Wow the ways you look at life is awesome! Thank you so much for the info on RP. It gives such a deeper insight into what your everday life is like!

L^2 said...

Great post! Even though I don't have RP I can relate to several of the items on your list, especially #11.

3 labs 4 me said...

Just when I think I know so much about you, your postings give me additional insights on what an incredible friend I have in my life! Thanks for sharing.

Hammond Fam said...

Hi, it's Nicole Hammond (married to Adam's buddy Tyler). I just wanted to let you know that I think you are amazing! Thanks for that post! Natalie is lucky to have such a wondeful mom! :)

Kauaiart said...

Give me a minute friend. . . .this is a very good post :-)
Just returned from a trip to Omaha and haven't quite got my footing. . .Love, SuzyG and Mirage

1.It's good to have a sense of humor.
2.Also learning to reframe things.
3.Live in the moment.
Enjoy and be grateful for what you can see and are able to do, knowing this too will change.

Karen said...

Once again our daughter amazes us.
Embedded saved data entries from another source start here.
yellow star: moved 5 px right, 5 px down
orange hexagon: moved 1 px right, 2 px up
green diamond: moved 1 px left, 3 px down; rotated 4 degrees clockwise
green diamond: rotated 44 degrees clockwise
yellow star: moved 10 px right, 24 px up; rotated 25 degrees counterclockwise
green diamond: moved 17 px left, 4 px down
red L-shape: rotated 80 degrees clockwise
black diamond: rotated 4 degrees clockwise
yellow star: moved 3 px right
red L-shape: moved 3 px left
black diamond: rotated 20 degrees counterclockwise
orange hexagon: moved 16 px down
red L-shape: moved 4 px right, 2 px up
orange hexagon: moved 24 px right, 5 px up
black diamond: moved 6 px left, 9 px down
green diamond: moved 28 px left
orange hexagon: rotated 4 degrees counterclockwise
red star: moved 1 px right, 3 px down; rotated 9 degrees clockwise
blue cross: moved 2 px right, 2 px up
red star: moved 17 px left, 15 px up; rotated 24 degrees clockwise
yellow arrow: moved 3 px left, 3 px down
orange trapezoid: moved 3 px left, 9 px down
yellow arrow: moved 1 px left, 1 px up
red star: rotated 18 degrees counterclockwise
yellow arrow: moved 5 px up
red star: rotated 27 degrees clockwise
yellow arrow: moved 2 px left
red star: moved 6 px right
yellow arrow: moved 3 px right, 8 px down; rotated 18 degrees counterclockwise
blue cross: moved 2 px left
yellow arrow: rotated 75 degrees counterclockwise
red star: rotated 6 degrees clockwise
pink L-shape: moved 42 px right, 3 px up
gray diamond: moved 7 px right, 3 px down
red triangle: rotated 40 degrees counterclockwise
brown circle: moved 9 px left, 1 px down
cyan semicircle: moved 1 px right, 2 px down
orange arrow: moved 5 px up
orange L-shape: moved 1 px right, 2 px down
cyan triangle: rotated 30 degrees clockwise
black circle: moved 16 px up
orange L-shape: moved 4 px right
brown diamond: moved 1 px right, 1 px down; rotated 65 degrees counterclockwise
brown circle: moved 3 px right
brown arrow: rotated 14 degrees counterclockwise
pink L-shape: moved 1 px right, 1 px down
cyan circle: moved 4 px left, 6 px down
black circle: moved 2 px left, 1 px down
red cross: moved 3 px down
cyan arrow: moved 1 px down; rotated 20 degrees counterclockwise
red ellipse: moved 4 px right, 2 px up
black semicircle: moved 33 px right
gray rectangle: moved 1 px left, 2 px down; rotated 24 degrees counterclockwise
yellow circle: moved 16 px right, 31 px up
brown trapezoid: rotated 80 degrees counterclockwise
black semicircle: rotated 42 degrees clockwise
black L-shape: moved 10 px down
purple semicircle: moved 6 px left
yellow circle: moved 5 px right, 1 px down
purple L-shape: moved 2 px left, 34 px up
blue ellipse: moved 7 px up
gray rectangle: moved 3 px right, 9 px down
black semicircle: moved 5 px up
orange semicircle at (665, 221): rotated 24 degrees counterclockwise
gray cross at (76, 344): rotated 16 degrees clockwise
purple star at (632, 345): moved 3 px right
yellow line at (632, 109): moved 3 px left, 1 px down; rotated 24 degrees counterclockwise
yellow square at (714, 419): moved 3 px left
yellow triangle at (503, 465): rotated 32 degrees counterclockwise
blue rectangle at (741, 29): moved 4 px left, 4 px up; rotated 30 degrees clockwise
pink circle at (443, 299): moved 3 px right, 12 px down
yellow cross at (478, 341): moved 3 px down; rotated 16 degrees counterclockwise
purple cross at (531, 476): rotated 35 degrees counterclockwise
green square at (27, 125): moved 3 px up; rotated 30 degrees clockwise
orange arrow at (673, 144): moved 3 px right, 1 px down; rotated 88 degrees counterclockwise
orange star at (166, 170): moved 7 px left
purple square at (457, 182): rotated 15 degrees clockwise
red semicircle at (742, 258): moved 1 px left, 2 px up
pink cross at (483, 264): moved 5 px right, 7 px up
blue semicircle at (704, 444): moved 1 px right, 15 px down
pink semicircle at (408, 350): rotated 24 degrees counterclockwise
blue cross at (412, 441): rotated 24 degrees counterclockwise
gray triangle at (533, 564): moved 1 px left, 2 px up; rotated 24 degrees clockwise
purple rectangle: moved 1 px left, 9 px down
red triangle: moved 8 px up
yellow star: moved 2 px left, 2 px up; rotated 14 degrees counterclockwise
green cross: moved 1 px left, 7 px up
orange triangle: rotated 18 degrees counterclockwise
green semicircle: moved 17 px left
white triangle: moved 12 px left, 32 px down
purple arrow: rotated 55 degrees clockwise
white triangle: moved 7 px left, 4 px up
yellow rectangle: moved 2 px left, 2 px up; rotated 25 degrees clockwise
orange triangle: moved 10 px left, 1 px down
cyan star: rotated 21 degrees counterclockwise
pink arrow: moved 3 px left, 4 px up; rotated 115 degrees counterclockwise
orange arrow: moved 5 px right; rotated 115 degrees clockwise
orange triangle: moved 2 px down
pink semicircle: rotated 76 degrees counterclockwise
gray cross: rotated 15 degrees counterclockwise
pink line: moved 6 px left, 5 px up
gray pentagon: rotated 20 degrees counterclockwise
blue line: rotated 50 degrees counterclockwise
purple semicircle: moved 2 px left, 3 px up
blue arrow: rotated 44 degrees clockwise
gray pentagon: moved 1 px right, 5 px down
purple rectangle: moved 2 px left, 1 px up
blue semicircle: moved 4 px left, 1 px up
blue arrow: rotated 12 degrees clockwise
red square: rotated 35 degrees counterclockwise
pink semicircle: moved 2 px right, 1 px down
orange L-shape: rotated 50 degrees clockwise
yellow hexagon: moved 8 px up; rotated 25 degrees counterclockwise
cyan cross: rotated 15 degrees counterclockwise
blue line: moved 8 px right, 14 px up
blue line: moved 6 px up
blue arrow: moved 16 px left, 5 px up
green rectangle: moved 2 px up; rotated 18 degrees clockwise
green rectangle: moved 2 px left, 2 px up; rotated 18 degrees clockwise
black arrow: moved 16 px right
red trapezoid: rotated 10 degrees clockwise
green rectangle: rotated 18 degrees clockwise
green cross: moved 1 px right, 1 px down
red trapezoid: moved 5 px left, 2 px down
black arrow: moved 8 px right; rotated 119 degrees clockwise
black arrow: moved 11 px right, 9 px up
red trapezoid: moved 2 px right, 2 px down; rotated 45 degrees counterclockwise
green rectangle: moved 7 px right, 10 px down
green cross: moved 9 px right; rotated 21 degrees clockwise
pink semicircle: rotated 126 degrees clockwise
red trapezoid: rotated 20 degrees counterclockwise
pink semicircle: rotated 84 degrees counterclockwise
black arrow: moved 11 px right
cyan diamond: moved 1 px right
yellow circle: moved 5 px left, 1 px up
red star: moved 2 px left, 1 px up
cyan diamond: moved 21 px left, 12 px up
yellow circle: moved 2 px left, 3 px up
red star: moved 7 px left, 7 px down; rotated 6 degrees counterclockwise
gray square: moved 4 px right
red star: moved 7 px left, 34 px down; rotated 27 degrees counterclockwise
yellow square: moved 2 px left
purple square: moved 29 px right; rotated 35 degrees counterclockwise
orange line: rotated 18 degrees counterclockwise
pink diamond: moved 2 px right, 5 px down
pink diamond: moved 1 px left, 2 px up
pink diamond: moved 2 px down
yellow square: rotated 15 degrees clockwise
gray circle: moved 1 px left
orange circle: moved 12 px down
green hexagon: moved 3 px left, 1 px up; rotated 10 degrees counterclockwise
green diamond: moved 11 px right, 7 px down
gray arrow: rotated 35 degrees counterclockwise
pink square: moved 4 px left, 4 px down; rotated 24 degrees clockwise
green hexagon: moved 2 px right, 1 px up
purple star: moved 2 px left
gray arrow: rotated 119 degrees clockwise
Over the years as we have grieved over your terrible loss of vision, your courage and wonderful attitude have made it bearable for the many many people who love you.

Mom and Dad

Becky Andrews said...

Thanks for all your comments and reading clear through #25.

Unknown said...

I was diagnosed two years ago and can relate to so many things on your list. I am still dealing with the diagnosis and haven't yet come to grips with it. You have definitely inspired me to have a better attitude about it!

Erin J said...

I don't know if this is the spot to put this, but my friend Beth wrote a book called "Borderlands of Blindness" on what it's like to like in that place where you're not really sighted, but not really as blind as people expect. Even cooler is that her publisher sold me an accessible copy of the book! Because of their generosity and because I so relate with the content of her book, I hope to spread the word to others who might like to read it too. Info here:

Becky, if this is the wrong spot to put this, please feel free to remove it. I just thought you and others would like to know about Beth's book. :)

Becky Andrews said...

Erin J. Thank you for sharing this link of your friends book. Excellent.

Fortune Cookies said...

I have RP, too, and was only diagnosed last year. I've known for 30 years taht something was wrong, but just never had the diagnosis until now. I can totally relate to so much of what you said, from volleyball and soft ball to the night blindness at a very early age, even the guy questioning your blindness. I still have some decent acuity in my central vision, but my peripheral is terrible. So many people just don't get how I can be legally blind and still see some things. Anyways, your honest and heartfelt post resonated with me. Nice to meet another RPer.

Sara said...

Wonderful list! It's always great to see someone dealing with a progressive disability with such aplomb.
Maybe you can carry a pair of goggles that have been painted black except for a spot in the center and hand it to anyone who questions your blindness! At least I'm considering doing that myself...
As a fellow RP-er I can relate! I'm not yet legally blind and don't need canes or guide dogs, but I do get the occassional angry look from strangers that I've bumped into.

wendy said...

It is hard to believe people would question your need for a guide dog.
how silly!!!
I can't imagine what it would be like to be.....blind.
I admire how you look at things and your Courage and not letting anything stand in the way of what you want to do.
way. to. go. !!!!

Ay said...

We sound very. Similar in our way of aproaching life and our sense of humour. I am glad too see you are thriving and have a great job and loving family. I hope my life follows a similar happy pattern.

Dottie said...

I just found your blog after reading about your Ann Taylor incident. Shame on those people! I too have RP but wasn't diagnosed until I was 50. Alot of black and blue marks, stitches finally explained. Reading your blog makes me feel like I am not alone. I only have my husband for support as my family and close friend couldn't or would't cope. Thanks for a ray of hope. I will keep reading.

heather said...

I'm so glad I found your blog! My 6 year old son was recently diagnosed with RP. I look forward to exploring your blog more and learning more about RP.